08:57 10-11-2025

Ford Focus RS staje się białym krukiem: ceny szybują

Ford Focus RS niespodziewanie wyrósł na kolekcjonerski kąsek. W zaledwie kilka lat jego wartość podwoiła się: egzemplarz z 2018 roku z przebiegiem 3000 km sprzedano na Bring a Trailer za 52 500 dolarów — niemal dwukrotność ceny katalogowej.

Powód jest prosty: niedobór. W USA sprzedano około 13 000 sztuk, a dziś każdy z nich jest mocno rozchwytywany, relacjonują dziennikarze 32CARS.RU. Pod maską pracuje 2,3‑litrowy silnik turbo o mocy 350 KM, napęd trafia na cztery koła, a jedyną opcją pozostaje manualna skrzynia. Sprint do 100 km/h trwa 4,6 s, a charakterystyczny lakier Nitrous Blue i fotele Recaro czynią go rozpoznawalnym na kilometr — i tylko podbijają apetyt kolekcjonerów.

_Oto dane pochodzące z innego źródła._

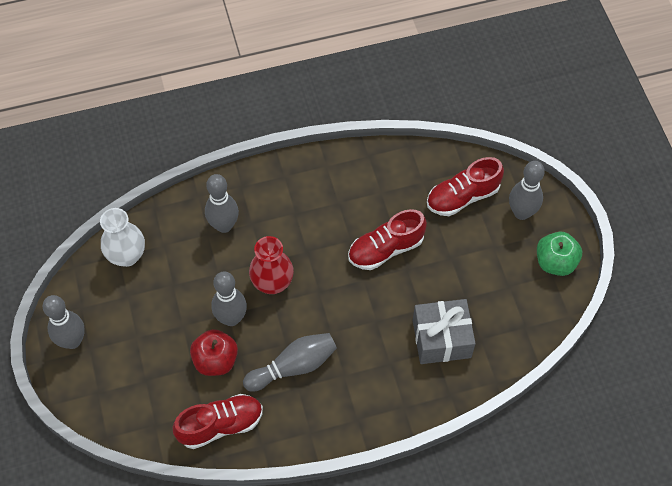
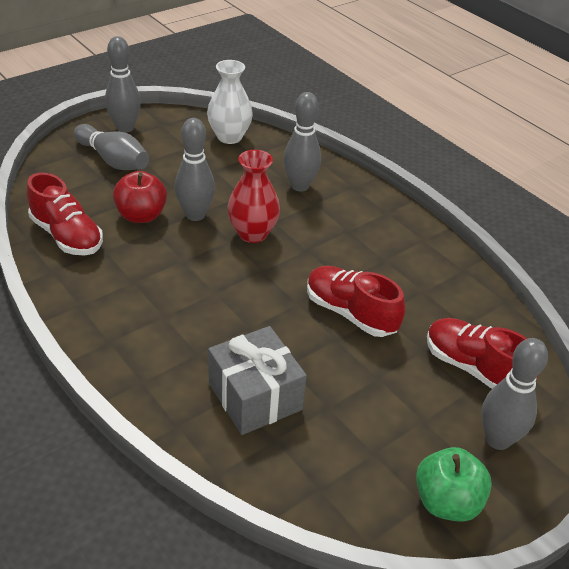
camera: 65 degrees right, 20 degrees down
grey bowling pin [243,333,337,392] -> grey bowling pin moved to [74,124,149,170]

Według Classic.com, zadbane, niemodyfikowane egzemplarze startują od 35 000 dolarów i potrafią kosztować znacznie więcej. W duchu przypomina takie auta jak BMW 1M czy Honda Civic Type R — to znak czasów, gdy liczyło się czucie i bezpośrednie zaangażowanie mechaniki bardziej niż oprogramowanie. Dziś kupuje się go mniej dla rekordów na papierze, a bardziej dla tej nieprzefiltrowanej przyjemności z prowadzenia. W nowoczesnym świecie motoryzacji to coraz większa rzadkość — i, sądząc po cenach, odpowiednio wyceniana.